95. A claimed benefit of a ‘continuous testing regimen (连续测试方案)’ is that:

    • Testing is incoporated (包含) into the development process at an early stage
    • Discrepancies (差异) and omissions (疏忽) are identified earlier
    • The chances of users being satisfied are improved
    • The amount of chaos at the end of a project is reduced

96. The best explanation of the term 'crashing', when applied to a project schedule is: adding resources until a particular target finish date is achieved.

97. The term "empirical model (经验模型)" means that: the model has been determined from observed (观测的) data without any theoretical basis (理论依据).

98. The collapse (失败) of the ‘Nectar’ loyalty system was in most part caused by: Underestimation (低估) of the expected number of users.

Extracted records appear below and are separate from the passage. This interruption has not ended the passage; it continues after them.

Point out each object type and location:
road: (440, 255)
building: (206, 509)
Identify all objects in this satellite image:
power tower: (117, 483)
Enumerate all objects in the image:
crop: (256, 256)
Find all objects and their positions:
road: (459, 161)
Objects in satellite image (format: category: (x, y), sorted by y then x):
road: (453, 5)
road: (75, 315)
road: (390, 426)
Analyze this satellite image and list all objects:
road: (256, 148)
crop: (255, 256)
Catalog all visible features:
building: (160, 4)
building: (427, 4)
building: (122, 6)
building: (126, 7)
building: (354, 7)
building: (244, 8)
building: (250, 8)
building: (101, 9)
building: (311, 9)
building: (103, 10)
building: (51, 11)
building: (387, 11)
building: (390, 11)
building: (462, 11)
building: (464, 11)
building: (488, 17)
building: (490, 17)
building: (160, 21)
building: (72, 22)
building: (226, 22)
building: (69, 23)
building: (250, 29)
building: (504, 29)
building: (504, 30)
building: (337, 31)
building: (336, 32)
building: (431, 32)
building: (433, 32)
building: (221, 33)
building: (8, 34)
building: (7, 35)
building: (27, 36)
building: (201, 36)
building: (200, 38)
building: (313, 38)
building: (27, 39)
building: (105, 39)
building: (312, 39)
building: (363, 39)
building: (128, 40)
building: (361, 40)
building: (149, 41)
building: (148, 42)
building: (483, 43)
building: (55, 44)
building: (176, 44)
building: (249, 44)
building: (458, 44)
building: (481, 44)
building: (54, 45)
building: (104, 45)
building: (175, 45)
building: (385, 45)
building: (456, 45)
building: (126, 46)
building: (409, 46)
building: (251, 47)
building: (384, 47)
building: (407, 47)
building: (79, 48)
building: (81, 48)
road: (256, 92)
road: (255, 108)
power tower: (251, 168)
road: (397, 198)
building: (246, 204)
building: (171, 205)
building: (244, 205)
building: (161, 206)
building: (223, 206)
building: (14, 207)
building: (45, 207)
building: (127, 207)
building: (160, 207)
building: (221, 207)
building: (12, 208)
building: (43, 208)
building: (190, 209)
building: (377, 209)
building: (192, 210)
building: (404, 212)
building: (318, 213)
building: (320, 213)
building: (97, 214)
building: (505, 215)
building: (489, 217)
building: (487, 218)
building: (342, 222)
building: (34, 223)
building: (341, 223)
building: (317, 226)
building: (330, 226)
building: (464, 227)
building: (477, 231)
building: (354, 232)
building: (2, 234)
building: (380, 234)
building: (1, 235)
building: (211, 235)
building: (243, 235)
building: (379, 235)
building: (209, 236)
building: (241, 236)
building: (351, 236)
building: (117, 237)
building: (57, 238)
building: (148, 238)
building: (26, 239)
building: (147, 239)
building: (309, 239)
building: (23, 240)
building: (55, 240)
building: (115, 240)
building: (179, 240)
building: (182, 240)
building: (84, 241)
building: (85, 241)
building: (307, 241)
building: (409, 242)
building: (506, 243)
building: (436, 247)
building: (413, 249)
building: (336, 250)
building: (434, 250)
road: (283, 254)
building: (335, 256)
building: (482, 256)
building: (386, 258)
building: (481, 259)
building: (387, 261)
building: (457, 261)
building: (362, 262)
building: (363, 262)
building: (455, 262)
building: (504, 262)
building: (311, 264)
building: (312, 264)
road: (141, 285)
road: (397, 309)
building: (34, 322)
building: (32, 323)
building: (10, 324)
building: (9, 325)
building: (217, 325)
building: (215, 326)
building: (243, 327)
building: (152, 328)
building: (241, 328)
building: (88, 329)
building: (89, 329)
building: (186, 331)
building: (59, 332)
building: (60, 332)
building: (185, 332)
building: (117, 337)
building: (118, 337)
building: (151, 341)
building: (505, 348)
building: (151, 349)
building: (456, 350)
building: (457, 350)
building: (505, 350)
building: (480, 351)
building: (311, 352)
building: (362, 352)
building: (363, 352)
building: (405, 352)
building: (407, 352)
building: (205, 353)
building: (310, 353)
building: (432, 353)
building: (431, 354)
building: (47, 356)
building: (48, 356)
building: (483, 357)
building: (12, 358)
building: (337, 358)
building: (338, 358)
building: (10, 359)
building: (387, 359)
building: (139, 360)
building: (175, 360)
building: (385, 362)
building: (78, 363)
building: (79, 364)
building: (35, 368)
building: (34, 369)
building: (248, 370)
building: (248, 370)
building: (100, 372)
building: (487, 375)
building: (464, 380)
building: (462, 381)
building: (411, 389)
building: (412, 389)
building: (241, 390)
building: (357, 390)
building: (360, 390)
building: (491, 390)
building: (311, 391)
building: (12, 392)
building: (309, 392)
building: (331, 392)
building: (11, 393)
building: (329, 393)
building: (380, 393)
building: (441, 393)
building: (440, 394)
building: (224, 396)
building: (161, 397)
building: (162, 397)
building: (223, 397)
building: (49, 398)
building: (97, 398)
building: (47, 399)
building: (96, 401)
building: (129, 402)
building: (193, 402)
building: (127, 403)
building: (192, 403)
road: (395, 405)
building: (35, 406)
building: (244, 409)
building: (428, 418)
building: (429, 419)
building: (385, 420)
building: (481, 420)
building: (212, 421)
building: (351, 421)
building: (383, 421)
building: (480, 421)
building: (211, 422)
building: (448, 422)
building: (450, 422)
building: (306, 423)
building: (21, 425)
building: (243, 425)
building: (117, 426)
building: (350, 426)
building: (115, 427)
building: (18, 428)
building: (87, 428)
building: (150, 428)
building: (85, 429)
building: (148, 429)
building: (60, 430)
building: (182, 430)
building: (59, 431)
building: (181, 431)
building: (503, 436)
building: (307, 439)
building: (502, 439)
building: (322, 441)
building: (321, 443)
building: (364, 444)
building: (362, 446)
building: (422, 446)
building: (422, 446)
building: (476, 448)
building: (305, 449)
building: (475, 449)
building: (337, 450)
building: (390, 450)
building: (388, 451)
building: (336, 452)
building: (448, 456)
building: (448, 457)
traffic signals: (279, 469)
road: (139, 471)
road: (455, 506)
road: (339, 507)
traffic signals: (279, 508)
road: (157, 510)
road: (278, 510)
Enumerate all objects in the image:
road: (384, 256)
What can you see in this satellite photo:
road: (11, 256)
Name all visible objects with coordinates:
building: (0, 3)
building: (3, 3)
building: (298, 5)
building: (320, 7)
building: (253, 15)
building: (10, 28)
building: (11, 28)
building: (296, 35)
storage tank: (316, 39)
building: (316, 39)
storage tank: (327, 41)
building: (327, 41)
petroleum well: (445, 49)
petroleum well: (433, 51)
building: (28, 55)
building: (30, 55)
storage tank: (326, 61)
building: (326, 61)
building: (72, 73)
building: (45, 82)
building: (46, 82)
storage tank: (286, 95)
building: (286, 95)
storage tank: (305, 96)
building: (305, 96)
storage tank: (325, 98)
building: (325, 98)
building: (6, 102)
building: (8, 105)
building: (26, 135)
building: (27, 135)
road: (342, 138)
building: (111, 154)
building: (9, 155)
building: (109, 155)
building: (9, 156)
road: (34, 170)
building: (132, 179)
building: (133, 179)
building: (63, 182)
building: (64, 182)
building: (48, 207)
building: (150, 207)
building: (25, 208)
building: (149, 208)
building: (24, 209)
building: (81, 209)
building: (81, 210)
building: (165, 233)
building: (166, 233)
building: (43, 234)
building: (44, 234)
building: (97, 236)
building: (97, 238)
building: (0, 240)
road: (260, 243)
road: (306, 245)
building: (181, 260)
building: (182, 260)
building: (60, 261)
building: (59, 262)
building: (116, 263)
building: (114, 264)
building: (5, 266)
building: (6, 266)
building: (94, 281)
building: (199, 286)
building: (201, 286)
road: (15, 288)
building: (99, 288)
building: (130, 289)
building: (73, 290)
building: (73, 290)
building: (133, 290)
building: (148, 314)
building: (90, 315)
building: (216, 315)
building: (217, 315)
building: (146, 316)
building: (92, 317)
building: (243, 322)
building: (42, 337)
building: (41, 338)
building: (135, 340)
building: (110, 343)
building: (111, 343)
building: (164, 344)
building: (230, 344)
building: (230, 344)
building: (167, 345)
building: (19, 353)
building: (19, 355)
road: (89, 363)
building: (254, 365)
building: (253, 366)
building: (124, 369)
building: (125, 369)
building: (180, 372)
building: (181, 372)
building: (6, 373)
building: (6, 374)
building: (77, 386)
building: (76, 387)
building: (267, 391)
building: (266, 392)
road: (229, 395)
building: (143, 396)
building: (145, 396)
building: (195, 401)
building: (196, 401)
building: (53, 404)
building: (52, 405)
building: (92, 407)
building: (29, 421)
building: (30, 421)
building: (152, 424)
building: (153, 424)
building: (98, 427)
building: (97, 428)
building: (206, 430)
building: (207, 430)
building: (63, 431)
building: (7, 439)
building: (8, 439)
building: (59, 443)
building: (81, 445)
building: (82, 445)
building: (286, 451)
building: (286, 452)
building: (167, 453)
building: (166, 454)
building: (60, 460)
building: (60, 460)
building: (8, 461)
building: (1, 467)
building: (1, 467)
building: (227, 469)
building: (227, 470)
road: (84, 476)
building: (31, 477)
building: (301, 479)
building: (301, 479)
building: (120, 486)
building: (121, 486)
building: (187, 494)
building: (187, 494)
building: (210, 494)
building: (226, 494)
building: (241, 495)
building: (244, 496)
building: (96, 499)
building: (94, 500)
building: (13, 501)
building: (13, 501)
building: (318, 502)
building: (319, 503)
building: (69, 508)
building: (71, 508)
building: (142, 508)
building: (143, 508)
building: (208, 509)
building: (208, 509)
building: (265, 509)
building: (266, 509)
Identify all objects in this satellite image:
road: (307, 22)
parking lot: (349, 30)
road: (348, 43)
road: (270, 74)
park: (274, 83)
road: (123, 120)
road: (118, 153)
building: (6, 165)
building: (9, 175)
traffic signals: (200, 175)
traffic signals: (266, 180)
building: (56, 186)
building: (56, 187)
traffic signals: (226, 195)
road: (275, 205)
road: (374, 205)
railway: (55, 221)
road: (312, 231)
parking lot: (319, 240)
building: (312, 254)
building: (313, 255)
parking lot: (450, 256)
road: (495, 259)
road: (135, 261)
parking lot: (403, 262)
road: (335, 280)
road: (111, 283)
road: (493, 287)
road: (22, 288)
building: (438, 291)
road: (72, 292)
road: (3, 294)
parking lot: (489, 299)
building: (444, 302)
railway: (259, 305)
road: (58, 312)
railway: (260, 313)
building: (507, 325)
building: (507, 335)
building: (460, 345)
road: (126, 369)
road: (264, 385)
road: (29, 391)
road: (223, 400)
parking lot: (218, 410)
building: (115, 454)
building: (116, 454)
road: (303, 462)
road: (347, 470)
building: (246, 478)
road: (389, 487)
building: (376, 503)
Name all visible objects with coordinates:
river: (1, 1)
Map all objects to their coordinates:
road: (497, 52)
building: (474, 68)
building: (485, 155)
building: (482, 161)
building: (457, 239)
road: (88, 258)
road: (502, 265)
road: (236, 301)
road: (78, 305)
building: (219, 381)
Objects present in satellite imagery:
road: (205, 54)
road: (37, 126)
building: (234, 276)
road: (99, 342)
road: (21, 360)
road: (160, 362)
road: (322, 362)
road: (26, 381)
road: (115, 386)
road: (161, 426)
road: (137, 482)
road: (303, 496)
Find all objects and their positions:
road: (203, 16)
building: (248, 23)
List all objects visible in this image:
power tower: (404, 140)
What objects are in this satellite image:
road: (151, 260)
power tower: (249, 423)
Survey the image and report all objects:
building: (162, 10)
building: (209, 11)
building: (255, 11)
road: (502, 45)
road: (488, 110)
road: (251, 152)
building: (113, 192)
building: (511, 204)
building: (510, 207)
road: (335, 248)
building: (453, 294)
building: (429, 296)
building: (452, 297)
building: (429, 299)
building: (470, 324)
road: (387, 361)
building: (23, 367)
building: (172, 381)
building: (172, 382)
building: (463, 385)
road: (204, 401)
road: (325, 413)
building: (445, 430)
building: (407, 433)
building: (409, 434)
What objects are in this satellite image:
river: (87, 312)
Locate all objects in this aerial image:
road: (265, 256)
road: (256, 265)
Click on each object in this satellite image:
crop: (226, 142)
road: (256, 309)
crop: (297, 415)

99. TRUE statements relating to malware attacks on computers:

    • Attacks due to malware are becoming less frequent (Code-Red I was an example of a worm).
    • Melissa was a virus that caused an estimated $80 million in damage.
    • It is possible to defend against attack by worm.
    • A trojan (木马) appears to be a harmless program, but has other harmful functionality.
    • Rootkit (隐匿程式) attack is difficult to detect and remove.

100. Which of the following was/were listed as areas suitable for the application of Business Intelligence tools:

     • In manufacturing for order shipment and customer support
     • In health care for outcomes analysis
     • In financial services for claims analysis and fraud detection
     • In utilities for power usuage analysis

101. The back-end technologies for preparing data for BI can be referred to collectively (共同地) as: Extract-Transform-Load (ETL) tools.